Niklas Prchal, Andreas Wegmann, Werner Müller, Michael Günthner

• In modern diesel exhaust aftertreatment systems (EATS), combining a catalytic coating for selective NOx reduction (SCR) with a diesel particulate filter (DPF) enables simultaneous particulate filtration and NOx reduction. In such systems, soot regeneration is primarily influenced by the NO2 supply in the exhaust gas, particularly at low exhaust temperatures (250-400 °C). Several investigations found that in SCR-coated filters with urea-water solution (UWS) dosing upstream, particle oxidation is partially inhibited by NH3. However, at higher temperatures (>400 °C), this effect seems to be reduced. In this study, numerical modelling approaches based on engine test bench results are utilised to examine the impact of SCR reactivity on passive soot oxidation for a highly porous vanadium-coated SDPF. To identify the interaction mechanism between the SCR reaction and soot oxidation, further investigations were conducted using a filter with a washcoat without SCR-active component. The methodology for determining the reduction of soot oxidation with UWS dosing is based on measuring the CO concentration difference across the particulate filter. The experimental data were determined on a state-of-the-art 13.5-litre six-cylinder rail engine under varying operating conditions, including different soot loadings, UWS injection rates and temperatures. Results show significant reductions in passive soot oxidation rates at both low and high temperatures when NH3 is present.
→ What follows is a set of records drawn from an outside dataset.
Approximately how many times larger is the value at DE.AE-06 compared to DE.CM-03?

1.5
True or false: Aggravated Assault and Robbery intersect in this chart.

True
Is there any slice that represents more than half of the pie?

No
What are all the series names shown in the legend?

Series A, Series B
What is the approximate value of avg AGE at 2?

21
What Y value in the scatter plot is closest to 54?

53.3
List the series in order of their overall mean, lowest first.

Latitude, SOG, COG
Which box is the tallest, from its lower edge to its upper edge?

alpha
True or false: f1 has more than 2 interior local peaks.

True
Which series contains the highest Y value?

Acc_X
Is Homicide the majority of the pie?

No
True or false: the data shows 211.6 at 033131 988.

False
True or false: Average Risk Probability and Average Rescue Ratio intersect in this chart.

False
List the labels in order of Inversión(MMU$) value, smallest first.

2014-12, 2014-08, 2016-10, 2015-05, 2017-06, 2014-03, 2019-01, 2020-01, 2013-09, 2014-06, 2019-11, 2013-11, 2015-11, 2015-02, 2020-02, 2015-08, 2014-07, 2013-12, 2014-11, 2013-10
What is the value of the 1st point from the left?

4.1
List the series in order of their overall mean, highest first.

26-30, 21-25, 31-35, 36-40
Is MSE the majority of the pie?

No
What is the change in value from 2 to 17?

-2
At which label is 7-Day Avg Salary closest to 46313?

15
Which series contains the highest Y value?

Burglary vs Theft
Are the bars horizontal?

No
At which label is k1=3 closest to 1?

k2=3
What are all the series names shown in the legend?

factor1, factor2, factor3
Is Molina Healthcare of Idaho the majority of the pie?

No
The diffusion of NO2 in the filter wall appears to be the determining factor for the reduction, indicating that the NO2 difference after and before the filter is not the only determining factor for the diffusion effect, but rather the concentration gradient in the filter wall. The findings highlight the complex interaction between SCR reactions and passive soot oxidation. Optimising the design of the EATS can avoid critical soot loads for many applications of particulate filters with SCR activity, even without active regeneration.